● WORK ITEM: Set down every line from the one containing "The VASE (no. 2 from left) appeared." through the last line of the records below, exactly as written, and leave out the pictures.
Start of MATERIAL SHOWN
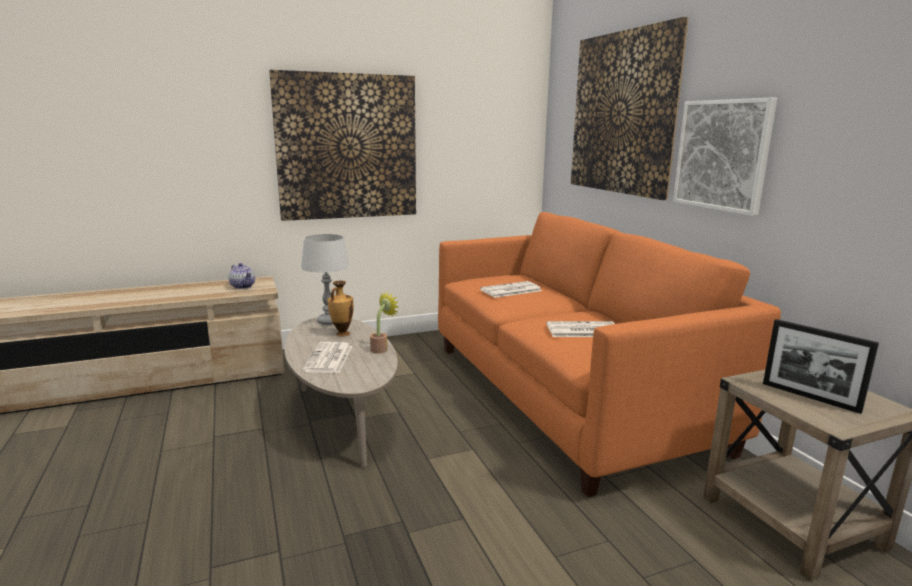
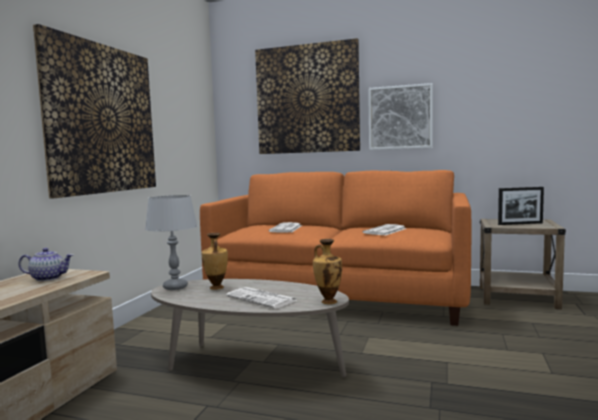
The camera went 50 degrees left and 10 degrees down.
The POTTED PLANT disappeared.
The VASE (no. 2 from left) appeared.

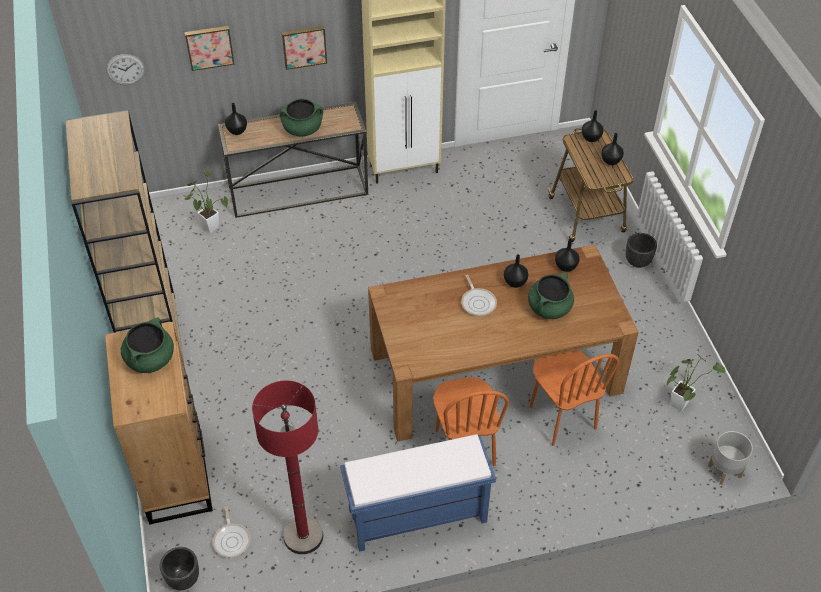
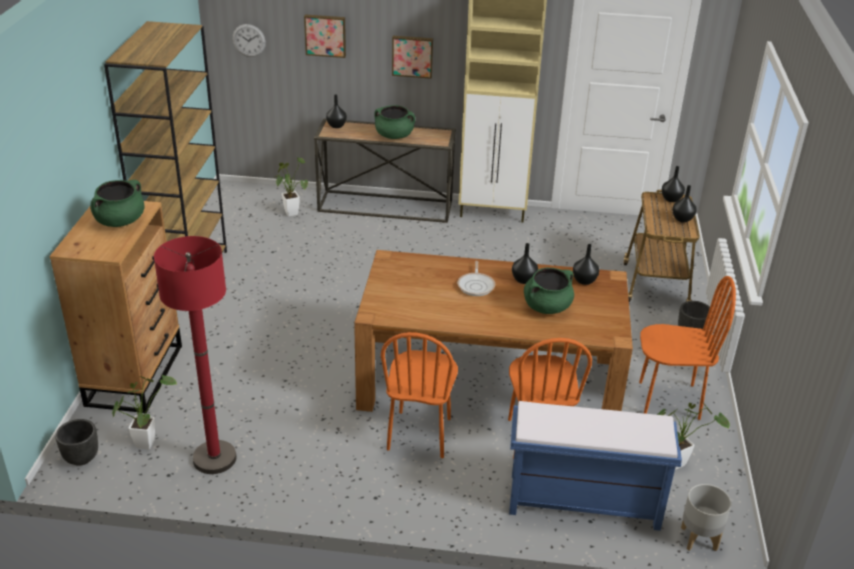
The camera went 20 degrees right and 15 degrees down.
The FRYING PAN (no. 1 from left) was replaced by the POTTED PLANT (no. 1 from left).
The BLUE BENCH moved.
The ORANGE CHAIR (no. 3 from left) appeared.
End of MATERIAL SHOWN
● RESPONSE TO THIS TASK:
The VASE (no. 2 from left) appeared.

The camera went 20 degrees right and 15 degrees down.
The FRYING PAN (no. 1 from left) was replaced by the POTTED PLANT (no. 1 from left).
The BLUE BENCH moved.
The ORANGE CHAIR (no. 3 from left) appeared.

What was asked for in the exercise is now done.